DATA LISTING Start Marker

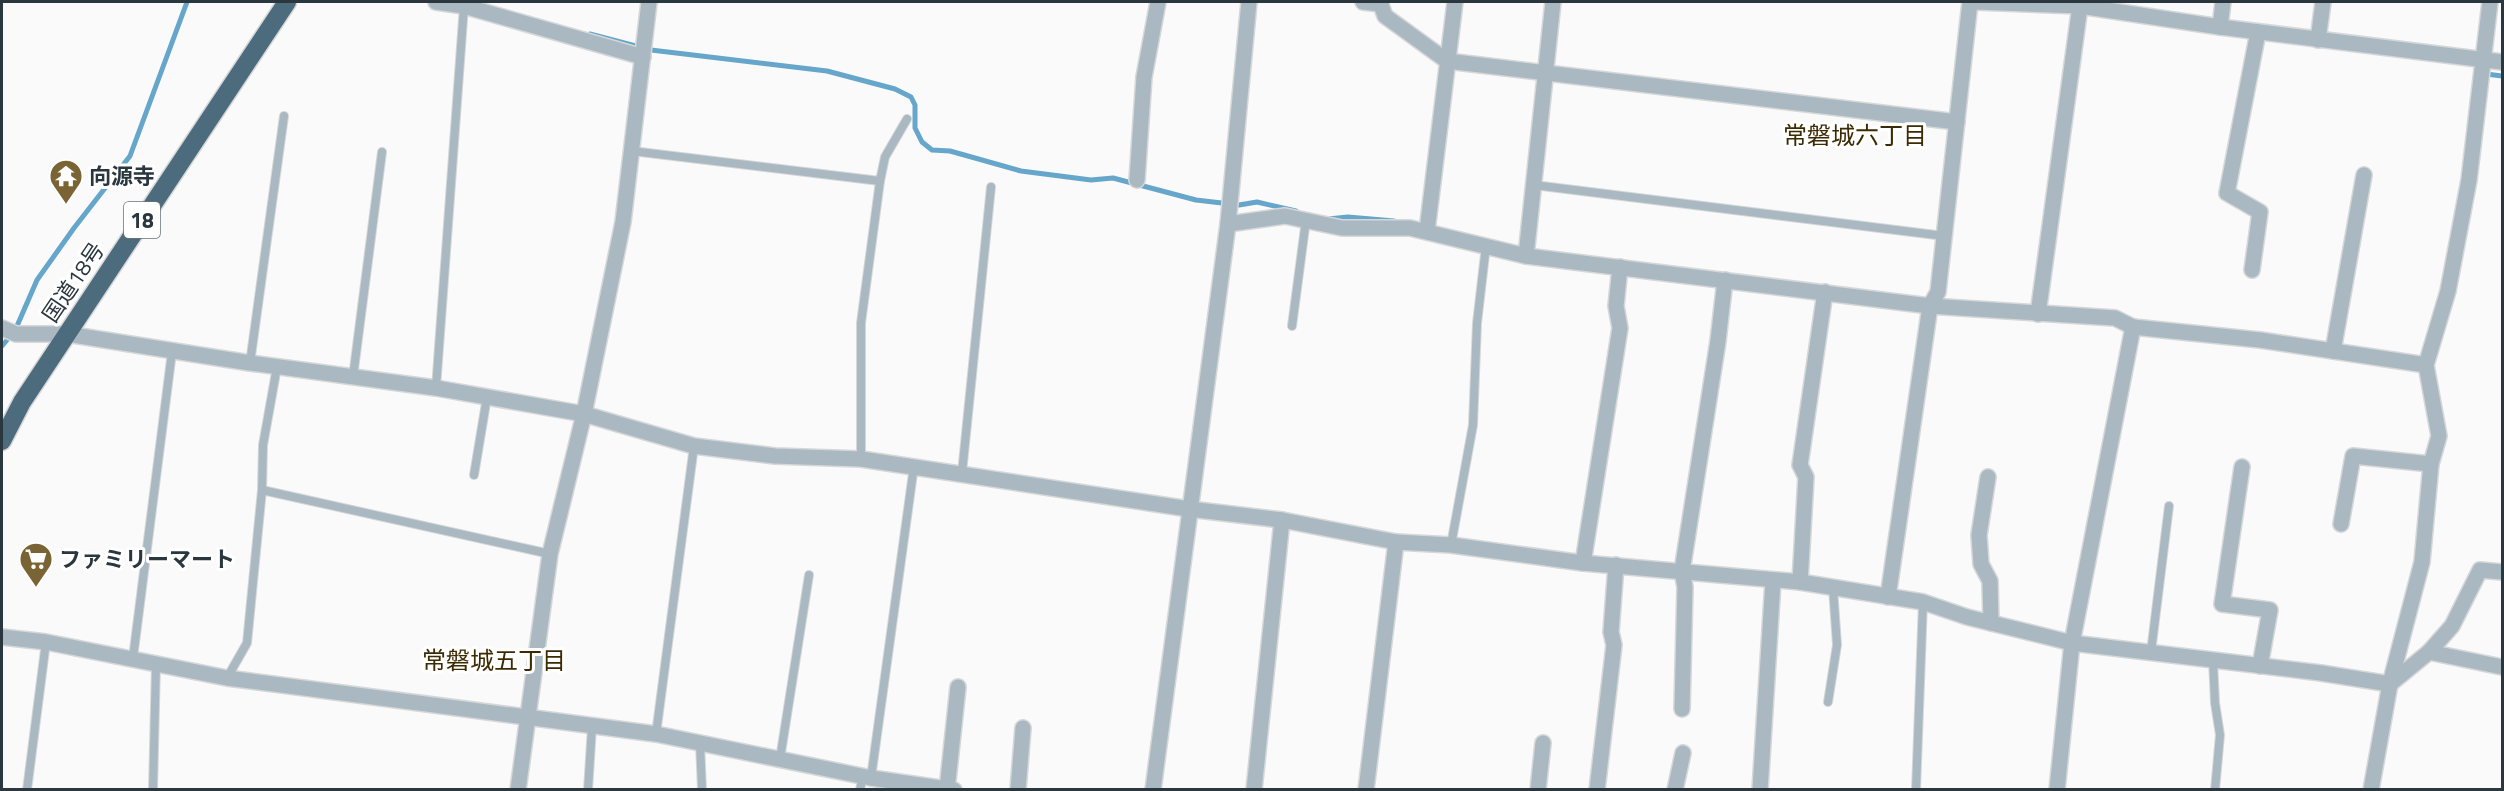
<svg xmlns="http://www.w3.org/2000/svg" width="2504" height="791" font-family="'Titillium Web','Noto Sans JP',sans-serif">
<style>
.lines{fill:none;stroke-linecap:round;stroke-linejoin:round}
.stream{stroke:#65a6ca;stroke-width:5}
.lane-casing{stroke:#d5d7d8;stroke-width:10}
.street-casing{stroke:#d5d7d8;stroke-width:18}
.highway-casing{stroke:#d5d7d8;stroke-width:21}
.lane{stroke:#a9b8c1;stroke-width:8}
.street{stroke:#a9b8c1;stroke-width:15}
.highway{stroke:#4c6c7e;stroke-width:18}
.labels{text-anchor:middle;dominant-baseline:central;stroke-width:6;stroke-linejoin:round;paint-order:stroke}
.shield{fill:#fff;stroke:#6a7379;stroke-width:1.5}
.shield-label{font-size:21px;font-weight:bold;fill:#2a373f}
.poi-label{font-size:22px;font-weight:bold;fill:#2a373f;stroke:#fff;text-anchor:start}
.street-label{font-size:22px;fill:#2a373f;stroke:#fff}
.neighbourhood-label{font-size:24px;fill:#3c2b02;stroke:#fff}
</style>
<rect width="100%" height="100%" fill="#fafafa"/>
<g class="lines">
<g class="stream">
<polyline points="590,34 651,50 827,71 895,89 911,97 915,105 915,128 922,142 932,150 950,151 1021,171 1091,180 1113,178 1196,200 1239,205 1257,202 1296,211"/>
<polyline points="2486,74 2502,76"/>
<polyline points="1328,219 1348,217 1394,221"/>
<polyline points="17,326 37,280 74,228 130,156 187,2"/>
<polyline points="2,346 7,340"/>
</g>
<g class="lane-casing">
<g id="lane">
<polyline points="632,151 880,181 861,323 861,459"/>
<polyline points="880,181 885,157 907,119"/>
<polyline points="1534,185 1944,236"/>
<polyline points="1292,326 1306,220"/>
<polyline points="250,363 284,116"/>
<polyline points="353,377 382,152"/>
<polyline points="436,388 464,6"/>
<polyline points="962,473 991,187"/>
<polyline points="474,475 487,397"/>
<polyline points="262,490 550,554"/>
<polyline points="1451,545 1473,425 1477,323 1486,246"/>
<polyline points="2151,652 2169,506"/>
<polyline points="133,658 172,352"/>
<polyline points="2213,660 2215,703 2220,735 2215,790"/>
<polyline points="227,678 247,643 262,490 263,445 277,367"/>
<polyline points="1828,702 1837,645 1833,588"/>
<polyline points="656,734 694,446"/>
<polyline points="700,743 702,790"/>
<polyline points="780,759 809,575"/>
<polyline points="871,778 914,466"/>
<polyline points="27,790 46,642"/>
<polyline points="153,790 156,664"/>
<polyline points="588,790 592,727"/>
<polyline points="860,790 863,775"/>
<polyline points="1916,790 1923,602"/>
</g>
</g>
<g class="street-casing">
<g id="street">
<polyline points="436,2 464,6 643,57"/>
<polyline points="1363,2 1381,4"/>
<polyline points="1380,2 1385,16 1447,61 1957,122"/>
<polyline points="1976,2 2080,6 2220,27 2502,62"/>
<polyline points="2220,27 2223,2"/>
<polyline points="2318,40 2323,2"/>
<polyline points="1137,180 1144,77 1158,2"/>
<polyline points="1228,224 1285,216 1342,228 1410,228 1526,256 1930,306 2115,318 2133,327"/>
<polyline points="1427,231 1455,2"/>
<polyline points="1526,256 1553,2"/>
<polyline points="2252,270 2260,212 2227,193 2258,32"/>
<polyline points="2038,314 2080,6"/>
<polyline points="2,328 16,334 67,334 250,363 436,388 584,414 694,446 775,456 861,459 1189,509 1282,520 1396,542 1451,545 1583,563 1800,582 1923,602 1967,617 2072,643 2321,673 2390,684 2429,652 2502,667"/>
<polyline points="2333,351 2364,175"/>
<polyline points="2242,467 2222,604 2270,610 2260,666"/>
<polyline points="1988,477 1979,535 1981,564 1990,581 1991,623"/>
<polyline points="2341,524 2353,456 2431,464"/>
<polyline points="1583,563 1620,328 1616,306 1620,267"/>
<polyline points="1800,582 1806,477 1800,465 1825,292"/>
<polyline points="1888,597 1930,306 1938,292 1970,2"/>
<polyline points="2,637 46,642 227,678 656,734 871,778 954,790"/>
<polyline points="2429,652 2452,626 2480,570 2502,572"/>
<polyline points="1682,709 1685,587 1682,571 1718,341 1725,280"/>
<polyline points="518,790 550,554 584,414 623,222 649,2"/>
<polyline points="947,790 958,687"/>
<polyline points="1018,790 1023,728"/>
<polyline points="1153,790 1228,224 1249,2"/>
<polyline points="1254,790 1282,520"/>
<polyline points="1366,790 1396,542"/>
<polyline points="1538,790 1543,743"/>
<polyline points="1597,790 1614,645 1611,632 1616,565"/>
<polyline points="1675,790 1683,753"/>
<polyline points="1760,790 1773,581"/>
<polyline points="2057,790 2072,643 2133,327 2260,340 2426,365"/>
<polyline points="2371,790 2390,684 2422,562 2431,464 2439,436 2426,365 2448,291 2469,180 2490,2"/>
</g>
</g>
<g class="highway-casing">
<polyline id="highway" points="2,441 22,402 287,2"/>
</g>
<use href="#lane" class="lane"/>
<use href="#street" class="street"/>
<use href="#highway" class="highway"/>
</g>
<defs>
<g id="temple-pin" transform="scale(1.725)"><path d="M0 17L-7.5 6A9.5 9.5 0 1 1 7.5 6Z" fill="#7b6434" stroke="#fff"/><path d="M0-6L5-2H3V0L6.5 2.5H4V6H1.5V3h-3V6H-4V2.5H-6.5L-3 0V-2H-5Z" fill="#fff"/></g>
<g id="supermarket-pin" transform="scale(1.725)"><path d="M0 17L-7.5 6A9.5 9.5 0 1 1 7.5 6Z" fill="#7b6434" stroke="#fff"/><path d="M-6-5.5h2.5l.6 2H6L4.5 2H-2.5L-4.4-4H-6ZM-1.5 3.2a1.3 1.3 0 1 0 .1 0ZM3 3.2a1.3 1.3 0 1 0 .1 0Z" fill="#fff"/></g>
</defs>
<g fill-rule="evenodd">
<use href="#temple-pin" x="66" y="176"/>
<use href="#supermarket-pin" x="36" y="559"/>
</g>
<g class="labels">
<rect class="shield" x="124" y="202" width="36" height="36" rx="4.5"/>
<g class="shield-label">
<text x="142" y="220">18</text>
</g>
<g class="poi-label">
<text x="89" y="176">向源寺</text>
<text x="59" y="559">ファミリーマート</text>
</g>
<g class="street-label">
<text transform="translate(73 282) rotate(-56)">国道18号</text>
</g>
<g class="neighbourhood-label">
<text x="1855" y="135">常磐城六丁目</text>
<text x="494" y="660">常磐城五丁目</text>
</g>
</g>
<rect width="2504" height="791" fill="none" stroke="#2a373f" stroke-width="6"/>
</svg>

DATA LISTING End Marker

## WHAT IS EXPECTED
Your reply should be the full data above, copied exactly, with no pictures in it.

## OUTPUT FOR THIS TASK
<svg xmlns="http://www.w3.org/2000/svg" width="2504" height="791" font-family="'Titillium Web','Noto Sans JP',sans-serif">
<style>
.lines{fill:none;stroke-linecap:round;stroke-linejoin:round}
.stream{stroke:#65a6ca;stroke-width:5}
.lane-casing{stroke:#d5d7d8;stroke-width:10}
.street-casing{stroke:#d5d7d8;stroke-width:18}
.highway-casing{stroke:#d5d7d8;stroke-width:21}
.lane{stroke:#a9b8c1;stroke-width:8}
.street{stroke:#a9b8c1;stroke-width:15}
.highway{stroke:#4c6c7e;stroke-width:18}
.labels{text-anchor:middle;dominant-baseline:central;stroke-width:6;stroke-linejoin:round;paint-order:stroke}
.shield{fill:#fff;stroke:#6a7379;stroke-width:1.5}
.shield-label{font-size:21px;font-weight:bold;fill:#2a373f}
.poi-label{font-size:22px;font-weight:bold;fill:#2a373f;stroke:#fff;text-anchor:start}
.street-label{font-size:22px;fill:#2a373f;stroke:#fff}
.neighbourhood-label{font-size:24px;fill:#3c2b02;stroke:#fff}
</style>
<rect width="100%" height="100%" fill="#fafafa"/>
<g class="lines">
<g class="stream">
<polyline points="590,34 651,50 827,71 895,89 911,97 915,105 915,128 922,142 932,150 950,151 1021,171 1091,180 1113,178 1196,200 1239,205 1257,202 1296,211"/>
<polyline points="2486,74 2502,76"/>
<polyline points="1328,219 1348,217 1394,221"/>
<polyline points="17,326 37,280 74,228 130,156 187,2"/>
<polyline points="2,346 7,340"/>
</g>
<g class="lane-casing">
<g id="lane">
<polyline points="632,151 880,181 861,323 861,459"/>
<polyline points="880,181 885,157 907,119"/>
<polyline points="1534,185 1944,236"/>
<polyline points="1292,326 1306,220"/>
<polyline points="250,363 284,116"/>
<polyline points="353,377 382,152"/>
<polyline points="436,388 464,6"/>
<polyline points="962,473 991,187"/>
<polyline points="474,475 487,397"/>
<polyline points="262,490 550,554"/>
<polyline points="1451,545 1473,425 1477,323 1486,246"/>
<polyline points="2151,652 2169,506"/>
<polyline points="133,658 172,352"/>
<polyline points="2213,660 2215,703 2220,735 2215,790"/>
<polyline points="227,678 247,643 262,490 263,445 277,367"/>
<polyline points="1828,702 1837,645 1833,588"/>
<polyline points="656,734 694,446"/>
<polyline points="700,743 702,790"/>
<polyline points="780,759 809,575"/>
<polyline points="871,778 914,466"/>
<polyline points="27,790 46,642"/>
<polyline points="153,790 156,664"/>
<polyline points="588,790 592,727"/>
<polyline points="860,790 863,775"/>
<polyline points="1916,790 1923,602"/>
</g>
</g>
<g class="street-casing">
<g id="street">
<polyline points="436,2 464,6 643,57"/>
<polyline points="1363,2 1381,4"/>
<polyline points="1380,2 1385,16 1447,61 1957,122"/>
<polyline points="1976,2 2080,6 2220,27 2502,62"/>
<polyline points="2220,27 2223,2"/>
<polyline points="2318,40 2323,2"/>
<polyline points="1137,180 1144,77 1158,2"/>
<polyline points="1228,224 1285,216 1342,228 1410,228 1526,256 1930,306 2115,318 2133,327"/>
<polyline points="1427,231 1455,2"/>
<polyline points="1526,256 1553,2"/>
<polyline points="2252,270 2260,212 2227,193 2258,32"/>
<polyline points="2038,314 2080,6"/>
<polyline points="2,328 16,334 67,334 250,363 436,388 584,414 694,446 775,456 861,459 1189,509 1282,520 1396,542 1451,545 1583,563 1800,582 1923,602 1967,617 2072,643 2321,673 2390,684 2429,652 2502,667"/>
<polyline points="2333,351 2364,175"/>
<polyline points="2242,467 2222,604 2270,610 2260,666"/>
<polyline points="1988,477 1979,535 1981,564 1990,581 1991,623"/>
<polyline points="2341,524 2353,456 2431,464"/>
<polyline points="1583,563 1620,328 1616,306 1620,267"/>
<polyline points="1800,582 1806,477 1800,465 1825,292"/>
<polyline points="1888,597 1930,306 1938,292 1970,2"/>
<polyline points="2,637 46,642 227,678 656,734 871,778 954,790"/>
<polyline points="2429,652 2452,626 2480,570 2502,572"/>
<polyline points="1682,709 1685,587 1682,571 1718,341 1725,280"/>
<polyline points="518,790 550,554 584,414 623,222 649,2"/>
<polyline points="947,790 958,687"/>
<polyline points="1018,790 1023,728"/>
<polyline points="1153,790 1228,224 1249,2"/>
<polyline points="1254,790 1282,520"/>
<polyline points="1366,790 1396,542"/>
<polyline points="1538,790 1543,743"/>
<polyline points="1597,790 1614,645 1611,632 1616,565"/>
<polyline points="1675,790 1683,753"/>
<polyline points="1760,790 1773,581"/>
<polyline points="2057,790 2072,643 2133,327 2260,340 2426,365"/>
<polyline points="2371,790 2390,684 2422,562 2431,464 2439,436 2426,365 2448,291 2469,180 2490,2"/>
</g>
</g>
<g class="highway-casing">
<polyline id="highway" points="2,441 22,402 287,2"/>
</g>
<use href="#lane" class="lane"/>
<use href="#street" class="street"/>
<use href="#highway" class="highway"/>
</g>
<defs>
<g id="temple-pin" transform="scale(1.725)"><path d="M0 17L-7.5 6A9.5 9.5 0 1 1 7.5 6Z" fill="#7b6434" stroke="#fff"/><path d="M0-6L5-2H3V0L6.5 2.5H4V6H1.5V3h-3V6H-4V2.5H-6.5L-3 0V-2H-5Z" fill="#fff"/></g>
<g id="supermarket-pin" transform="scale(1.725)"><path d="M0 17L-7.5 6A9.5 9.5 0 1 1 7.5 6Z" fill="#7b6434" stroke="#fff"/><path d="M-6-5.5h2.5l.6 2H6L4.5 2H-2.5L-4.4-4H-6ZM-1.5 3.2a1.3 1.3 0 1 0 .1 0ZM3 3.2a1.3 1.3 0 1 0 .1 0Z" fill="#fff"/></g>
</defs>
<g fill-rule="evenodd">
<use href="#temple-pin" x="66" y="176"/>
<use href="#supermarket-pin" x="36" y="559"/>
</g>
<g class="labels">
<rect class="shield" x="124" y="202" width="36" height="36" rx="4.5"/>
<g class="shield-label">
<text x="142" y="220">18</text>
</g>
<g class="poi-label">
<text x="89" y="176">向源寺</text>
<text x="59" y="559">ファミリーマート</text>
</g>
<g class="street-label">
<text transform="translate(73 282) rotate(-56)">国道18号</text>
</g>
<g class="neighbourhood-label">
<text x="1855" y="135">常磐城六丁目</text>
<text x="494" y="660">常磐城五丁目</text>
</g>
</g>
<rect width="2504" height="791" fill="none" stroke="#2a373f" stroke-width="6"/>
</svg>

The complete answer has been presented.